Bezwaarschrift niet ontvankelijk
Wij zijn als kantoor regelmatig betrokken bij bezwaar- en beroepsprocedures. Een succesvolle procedure tegen de Belastingdienst begint bij voldoende kennis van de materie en een bezwaarschrift dat tijdig en overeenkomstig de voorwaarden wordt ingediend, het bezwaarschrift moet derhalve ontvankelijk zijn.
De bezwaarfase
U krijgt een aanslag en u bent het hier niet mee eens. U dient een bezwaarschrift in tegen het standpunt van de belastinginspecteur. De inspecteur moet vervolgens een uitspraak doen op uw bezwaarschrift. De inspecteur heeft dan drie opties:
- De inspecteur komt aan uw bezwaren (geheel of gedeeltelijk) tegemoet.
- Uw bezwaarschrift is niet ontvankelijk.
- De inspecteur wijst het bezwaarschrift af.
Wat staat er in een bezwaarschrift?
In uw schriftelijke bezwaarschrift moet u tenminste de volgende onderdelen opnemen:
- Uw naam, adres en woonplaats.
- Dagtekening.
- Omschrijving van het besluit waartegen het bezwaar zich richt (meestal nummer aanslag).
- Gronden van het bezwaar.
- Ondertekening.
Tevens kunt u verzoeken om het volgende:
- Dossierinzage.
- Kostenvergoeding.
- Mediation.
- Schriftelijke bevestiging ontvangst bezwaarschrift.
Voor een voorbeeld bezwaarschrift kunt u dit model gebruiken.

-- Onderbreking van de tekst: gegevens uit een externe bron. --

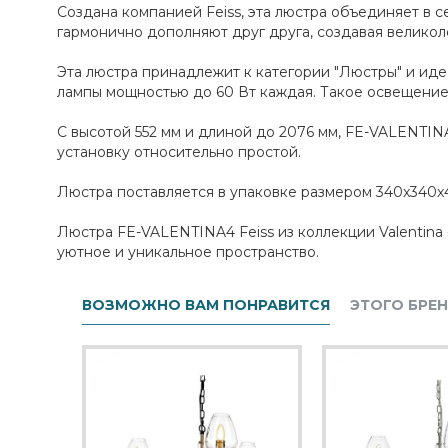
Создана компанией Feiss, эта люстра объединяет в 
гармонично дополняют друг друга, создавая великол
Эта люстра принадлежит к категории "Люстры" и иде
лампы мощностью до 60 Вт каждая. Такое освещени
С высотой 552 мм и длиной до 2076 мм, FE-VALENTINA
установку относительно простой.
Люстра поставляется в упаковке размером 340x340x4
Люстра FE-VALENTINA4 Feiss из коллекции Valentina 
уютное и уникальное пространство.
ВОЗМОЖНО ВАМ ПОНРАВИТСЯ
ЭТОГО БРЕ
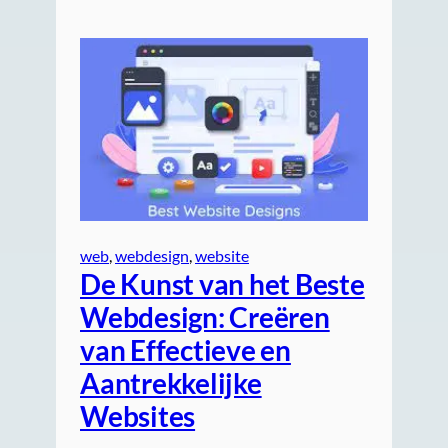
web
, 
webdesign
, 
website
De Kunst van het Beste
Webdesign: Creëren
van Effectieve en
Aantrekkelijke
Websites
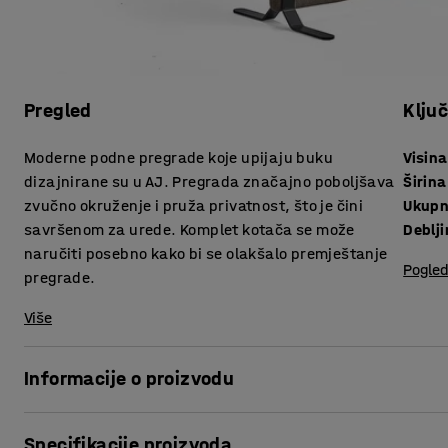
Pregled
Klju
Moderne podne pregrade koje upijaju buku
Visina
dizajnirane su u AJ. Pregrada značajno poboljšava
Širina
zvučno okruženje i pruža privatnost, što je čini
Ukupn
savršenom za urede. Komplet kotača se može
Deblj
naručiti posebno kako bi se olakšalo premještanje
Pogled
pregrade.
Više
Informacije o proizvodu
Elegantne pregrade pružaju vrlo dobro upijanje buke u pr
Specifikacije proizvoda
odlične za stvaranje privatnih, tiših radnih mjesta u otvo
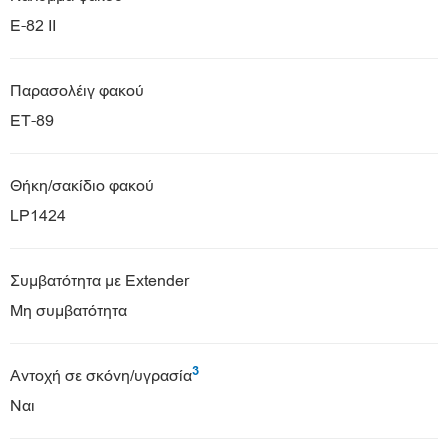
E-82 II
Παρασολέιγ φακού
ET-89
Θήκη/σακίδιο φακού
LP1424
Συμβατότητα με Extender
Μη συμβατότητα
3
Αντοχή σε σκόνη/υγρασία
Ναι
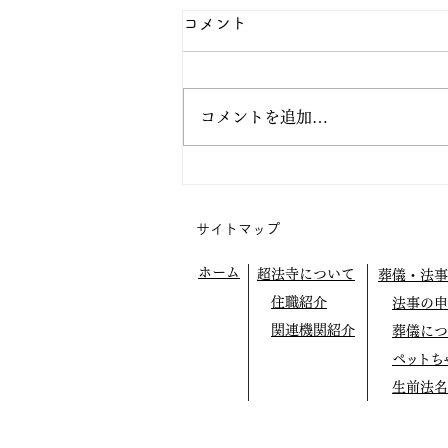
コメント
コメントを追加…
阿弥陀の眼の中で生きてみよ
う
サイトマップ
ホーム
超法寺について
葬儀・法事
住職紹介
法事の申
関連機関紹介
葬儀につ
ペットち
生前法名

Afwijzing of niet ontvankelijk
Als de inspecteur het bezwaarschrift afwijst, heeft hij / zij het wel inhoudelijk beoordeeld, maar is van mening dat uw bezwaren (deels) geen hout snijden. De motivering is onvoldoende om de aanslag te verminderen. Na een dergelijke afwijzing kunt u in beroep.

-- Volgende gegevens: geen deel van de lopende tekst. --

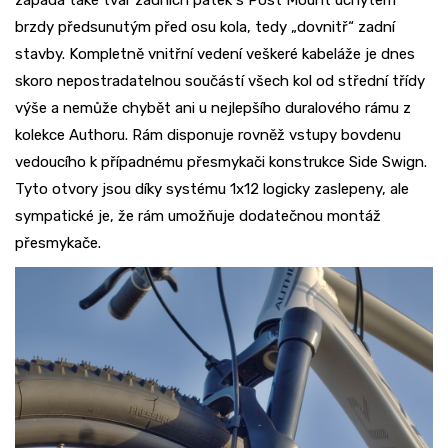
zapadá také tvar zadních patek s Post Mount úchytem
brzdy předsunutým před osu kola, tedy „dovnitř“ zadní
stavby. Kompletně vnitřní vedení veškeré kabeláže je dnes
skoro nepostradatelnou součástí všech kol od střední třídy
výše a nemůže chybět ani u nejlepšího duralového rámu z
kolekce Authoru. Rám disponuje rovněž vstupy bovdenu
vedoucího k případnému přesmykači konstrukce Side Swign.
Tyto otvory jsou díky systému 1x12 logicky zaslepeny, ale
sympatické je, že rám umožňuje dodatečnou montáž
přesmykače.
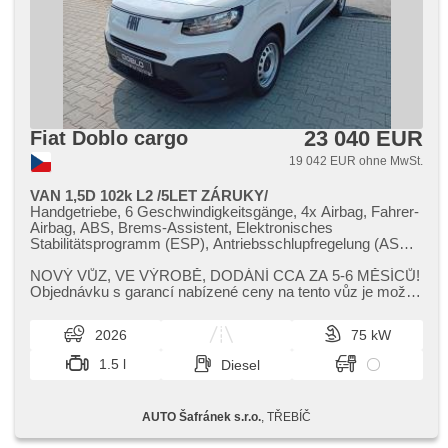
23 040 EUR
Fiat Doblo cargo
19 042 EUR ohne MwSt.
VAN 1,5D 102k L2 /5LET ZÁRUKY/
Handgetriebe, 6 Geschwindigkeitsgänge, 4x Airbag, Fahrer-
Airbag, ABS, Brems-Assistent, Elektronisches
Stabilitätsprogramm (ESP), Antriebsschlupfregelung (ASR),
asistent rozjezdu do kopce (HSA), Uhr Spur, Servolenkung,
Klimaanlage, Tempomat, LED adaptivní světlomety, täglich
NOVÝ VŮZ,​ VE VÝROBĚ,​ DODÁNÍ CCA ZA 5​-6 MĚSÍCŮ!
Leuchten, erfüllt 'EURO VI', Bordcomputer, parkovací
Objednávku s garancí nabízené ceny na tento vůz je možné
senzory zadní, Lenkrad einstellbar, Multifunktionslenkrad,
vytvořit již nyní! Bohatá ...
hands free, Android Auto, Apple CarPlay, Bluetooth, El.
2026
75 kW
Seitenscheiben, El. Vorderscheiben, plnohodnotné rezervní
kolo, El. Spiegel, Wegfahrsperre, Zentralverriegelung mit
1.5 l
Diesel
Funkfernbedienung, Zentralverriegelung, Vorderlichter LED,
Drehzahlmesser, USB, Autoradio, digitální příjem rádia
(DAB), Außenthermometer, beheizte Spiegel, přední pohon,
AUTO Šafránek s.r.o.
, TŘEBÍČ
Ausziehbare Kopflehnen, El. Anlasser, Garantie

Als een bezwaarschrift niet ontvankelijk wordt verklaard, dan is de inspecteur niet inhoudelijk op uw bezwaarschrift ingegaan. Meestal zal dit zo zijn als uw bezwaarschrift te laat is of niet aan de genoemde vormvereisten voldoet. De inspecteur kan dan soms wel besluiten om ambtshalve aan uw bezwaren tegemoet te komen. Tegen een ambtshalve beslissing kunt u niet in beroep, tegen een niet ontvankelijkheid wel. U komt dan niet in beroep tegen de beschikking, maar tegen de niet ontvankelijkheidsverklaring. Als de rechter het met u eens is, krijgt u meestal ook een beperkte onkostenvergoeding (ongeveer € 200 en restitutie van griffierechten).